Assess your own TV habits as well, and keep the TV off until you want to watch a specific program. Never leave it on as background noise. If a program isn't worth your undivided attention, turn it off. "TV is not a white noise that you can easily ignore," Dr. Perrin says. "Eliminating distractions is an important aspect of treating ADD. These children need a quiet space."
It's Show Time
Remember that what your child watches matters as much as the amount of time he spends in front of a screen. Dr. Perrin recommends shows that tell a story over the course of at least five to 10 minutes. These include science and nature programs, such as Nova, and educational videos, which, of course, have no commercial disruptions. Avoid programs with jarring special effects. Whenever possible, make TV time an interactive experience. Watch with your child and ask questions about the action to help him become a more active, discriminating viewer. Don't permit your child to have a personal television set in his bedroom.
If you have children of different ages, you face a special challenge. An older child is unlikely to give up watching her favorite shows for the sake of a younger sibling. Be especially vigilant about the time each child spends in front of the TV, as well as the content of what he's watching. To manage the TV viewing in his home, Dr. Patrick Kilcarr, Ph.D., a clinical psychologist at Georgetown University in Washington, D.C., put a set in the basement for his teenage sons. (Three of his five children have ADD.) The basement set is off-limits to the younger kids. They're not allowed in the basement without asking, and the older sons are expected to help enforce the rules. The upstairs TV is programmed to permit only Nickelodeon or the History Channel on Saturdays, and his teens risk being grounded if they switch that TV to channels that are not appropriate for the little ones.
Bonus TV Time
Using TV as a reward is another gray area. Most experts believe that television time can be a legitimate payoff for a child who's doing his homework, avoiding trouble at school, and sticking to his schedule. As Kilcarr says, "TV has a place in the hierarchy of a child's life." Kids simply need to realize that there's a time and place for TV, rather than seeing it as a source of constant entertainment. Kilcarr, for instance, allows his children to watch a half-hour of TV or a video in the evening, once they've finished their homework and sports practice. However, TV shouldn't be the only kind of reward. Offer alternatives: an hour at the skateboard park, a walk together to get an ice cream, or a new book.
Minimizing TV time increases a parent's responsibility to devise other activities. This is tough for those juggling jobs, two or more children, or the zillion other daily tasks that make life the pressure cooker it can be.
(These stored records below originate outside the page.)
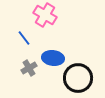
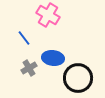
pink cross: moved 3 px right
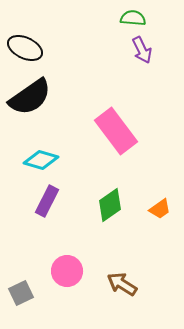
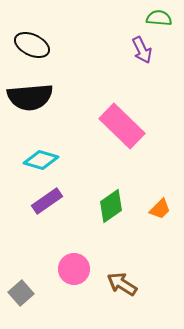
green semicircle: moved 26 px right
black ellipse: moved 7 px right, 3 px up
black semicircle: rotated 30 degrees clockwise
pink rectangle: moved 6 px right, 5 px up; rotated 9 degrees counterclockwise
purple rectangle: rotated 28 degrees clockwise
green diamond: moved 1 px right, 1 px down
orange trapezoid: rotated 10 degrees counterclockwise
pink circle: moved 7 px right, 2 px up
gray square: rotated 15 degrees counterclockwise
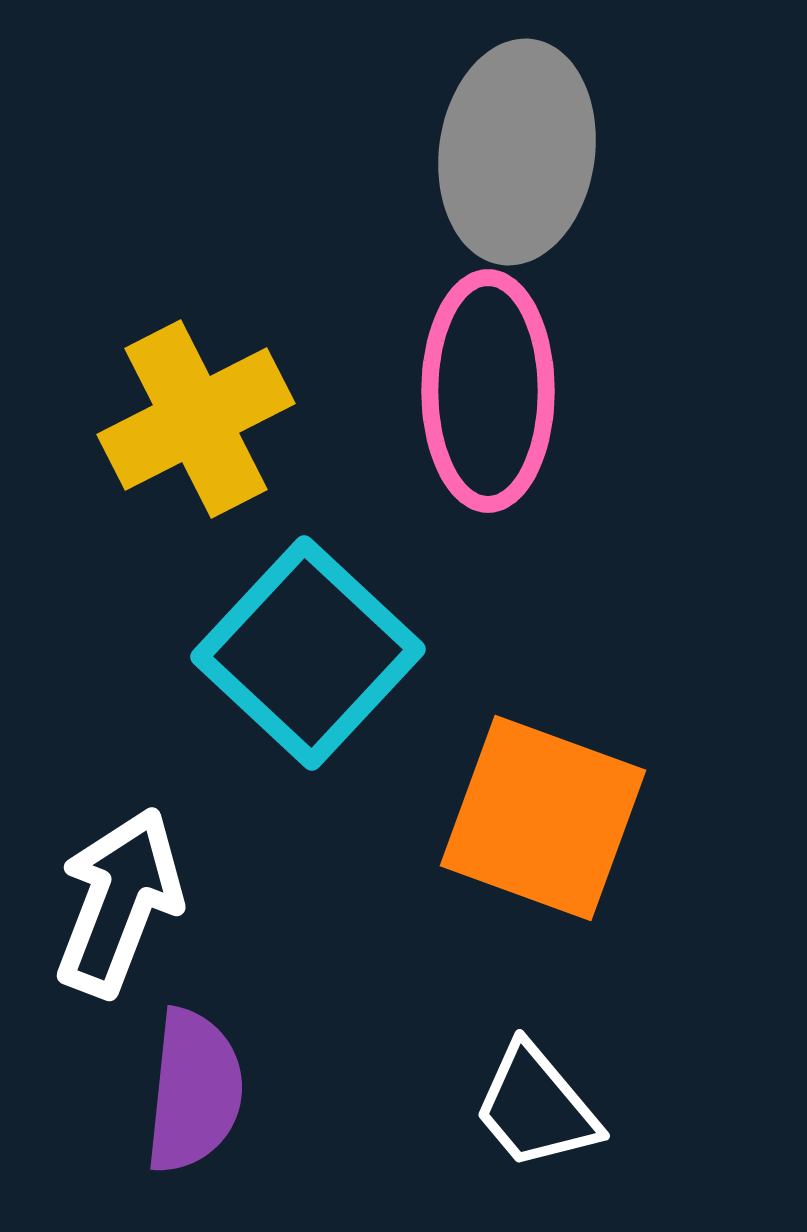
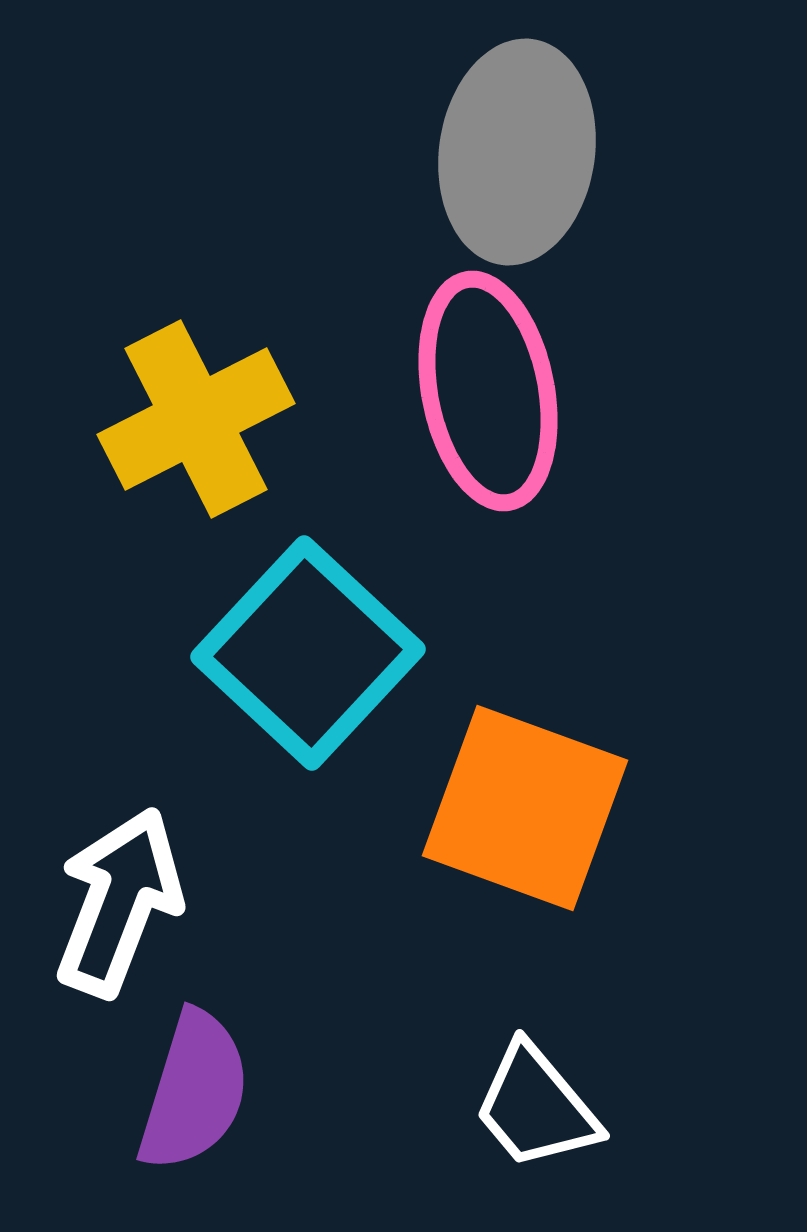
pink ellipse: rotated 11 degrees counterclockwise
orange square: moved 18 px left, 10 px up
purple semicircle: rotated 11 degrees clockwise
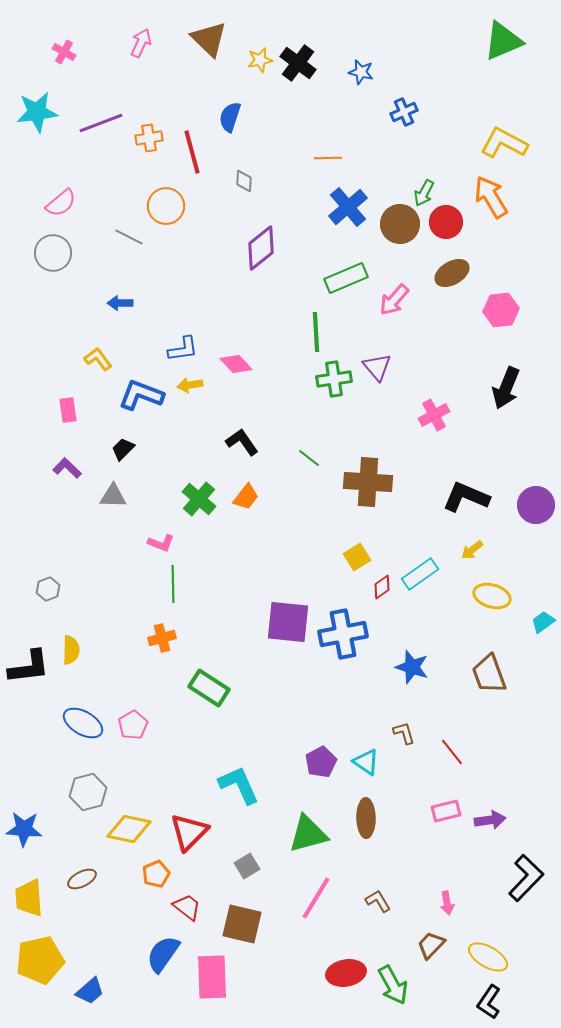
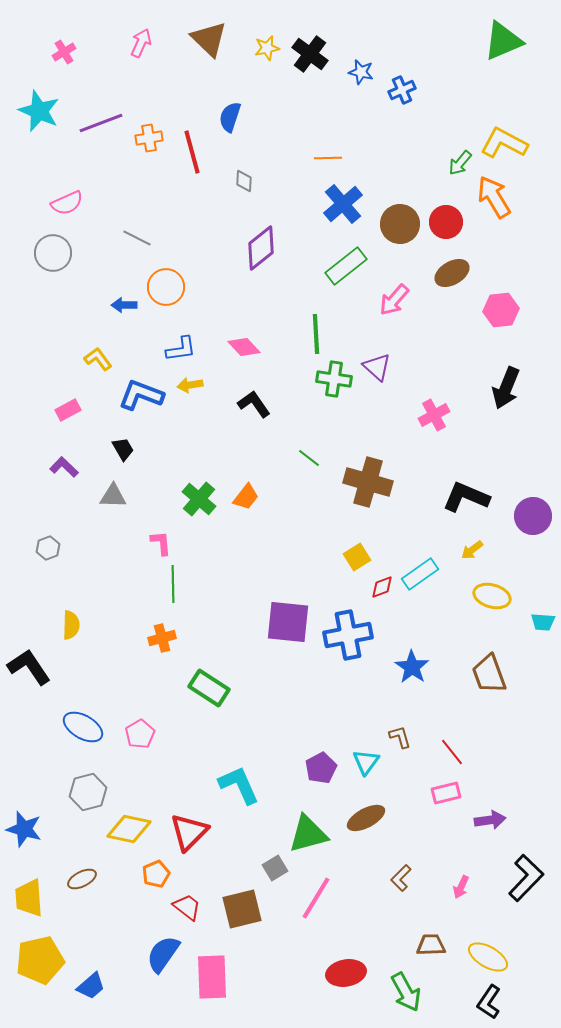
pink cross at (64, 52): rotated 30 degrees clockwise
yellow star at (260, 60): moved 7 px right, 12 px up
black cross at (298, 63): moved 12 px right, 9 px up
cyan star at (37, 112): moved 2 px right, 1 px up; rotated 30 degrees clockwise
blue cross at (404, 112): moved 2 px left, 22 px up
green arrow at (424, 193): moved 36 px right, 30 px up; rotated 12 degrees clockwise
orange arrow at (491, 197): moved 3 px right
pink semicircle at (61, 203): moved 6 px right; rotated 16 degrees clockwise
orange circle at (166, 206): moved 81 px down
blue cross at (348, 207): moved 5 px left, 3 px up
gray line at (129, 237): moved 8 px right, 1 px down
green rectangle at (346, 278): moved 12 px up; rotated 15 degrees counterclockwise
blue arrow at (120, 303): moved 4 px right, 2 px down
green line at (316, 332): moved 2 px down
blue L-shape at (183, 349): moved 2 px left
pink diamond at (236, 364): moved 8 px right, 17 px up
purple triangle at (377, 367): rotated 8 degrees counterclockwise
green cross at (334, 379): rotated 16 degrees clockwise
pink rectangle at (68, 410): rotated 70 degrees clockwise
black L-shape at (242, 442): moved 12 px right, 38 px up
black trapezoid at (123, 449): rotated 105 degrees clockwise
purple L-shape at (67, 468): moved 3 px left, 1 px up
brown cross at (368, 482): rotated 12 degrees clockwise
purple circle at (536, 505): moved 3 px left, 11 px down
pink L-shape at (161, 543): rotated 116 degrees counterclockwise
red diamond at (382, 587): rotated 15 degrees clockwise
gray hexagon at (48, 589): moved 41 px up
cyan trapezoid at (543, 622): rotated 140 degrees counterclockwise
blue cross at (343, 634): moved 5 px right, 1 px down
yellow semicircle at (71, 650): moved 25 px up
black L-shape at (29, 667): rotated 117 degrees counterclockwise
blue star at (412, 667): rotated 16 degrees clockwise
blue ellipse at (83, 723): moved 4 px down
pink pentagon at (133, 725): moved 7 px right, 9 px down
brown L-shape at (404, 733): moved 4 px left, 4 px down
purple pentagon at (321, 762): moved 6 px down
cyan triangle at (366, 762): rotated 32 degrees clockwise
pink rectangle at (446, 811): moved 18 px up
brown ellipse at (366, 818): rotated 63 degrees clockwise
blue star at (24, 829): rotated 12 degrees clockwise
gray square at (247, 866): moved 28 px right, 2 px down
brown L-shape at (378, 901): moved 23 px right, 23 px up; rotated 104 degrees counterclockwise
pink arrow at (447, 903): moved 14 px right, 16 px up; rotated 35 degrees clockwise
brown square at (242, 924): moved 15 px up; rotated 27 degrees counterclockwise
brown trapezoid at (431, 945): rotated 44 degrees clockwise
green arrow at (393, 985): moved 13 px right, 7 px down
blue trapezoid at (90, 991): moved 1 px right, 5 px up
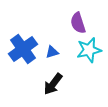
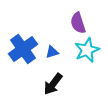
cyan star: moved 2 px left; rotated 10 degrees counterclockwise
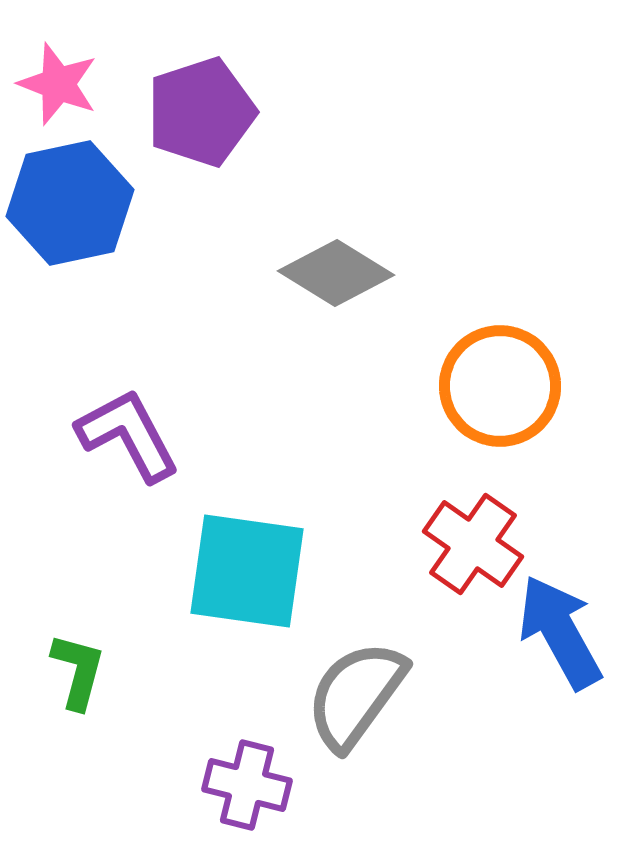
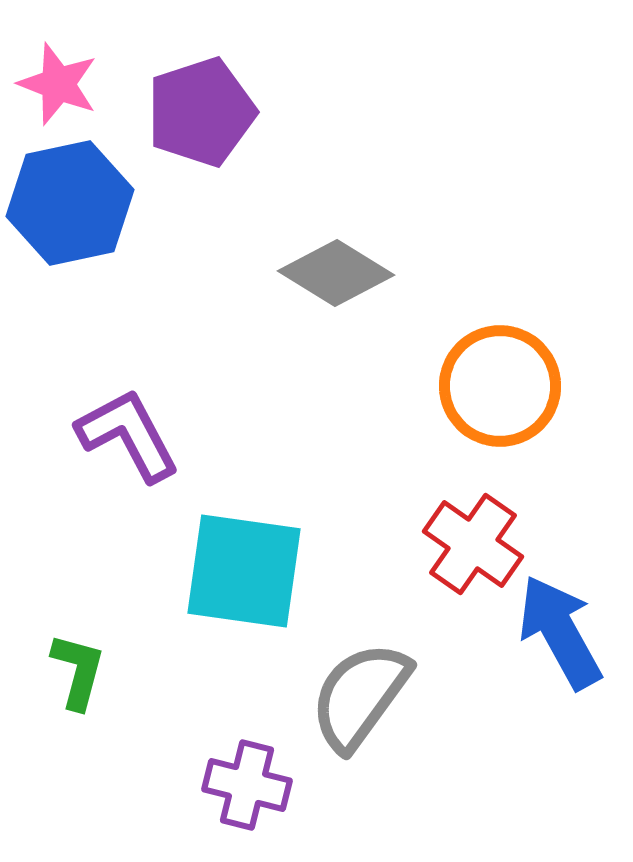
cyan square: moved 3 px left
gray semicircle: moved 4 px right, 1 px down
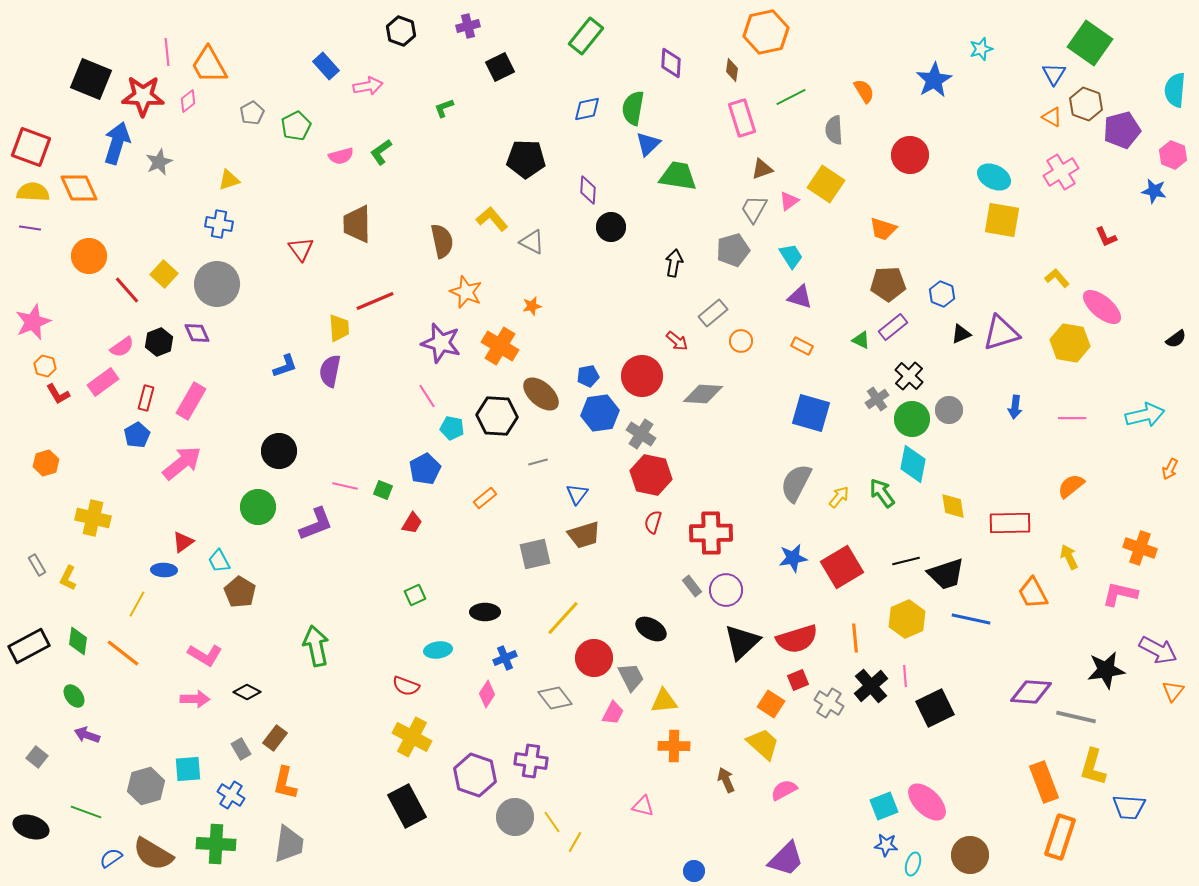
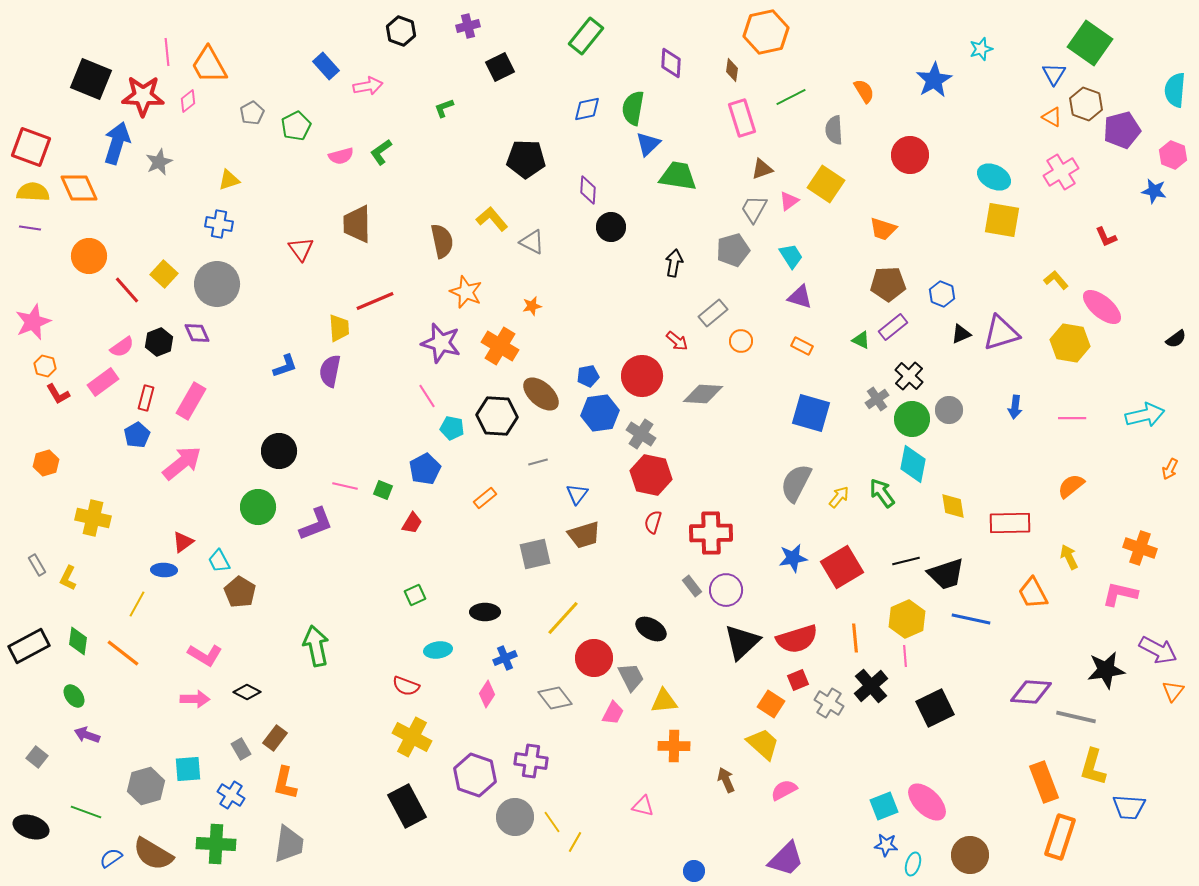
yellow L-shape at (1057, 278): moved 1 px left, 2 px down
pink line at (905, 676): moved 20 px up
But Kilcarr sees a developmental advantage in cutting out TV: Children get the chance to use time on their own. Getting to this point may take a while and it may require some prodding, but, ultimately, your child will develop ways to entertain himself. Everyone benefits.
As ADD awareness increases and research into the effects of television on children progresses, experts may indeed find more definitive links. In the meantime, it's essential to exercise caution where television and kids are concerned. You may be surprised at just how little your children really miss the TV if you help them fill their time with more interesting activities that speak to their passions.
This article comes from the February/March 2005 issue of ADDitude.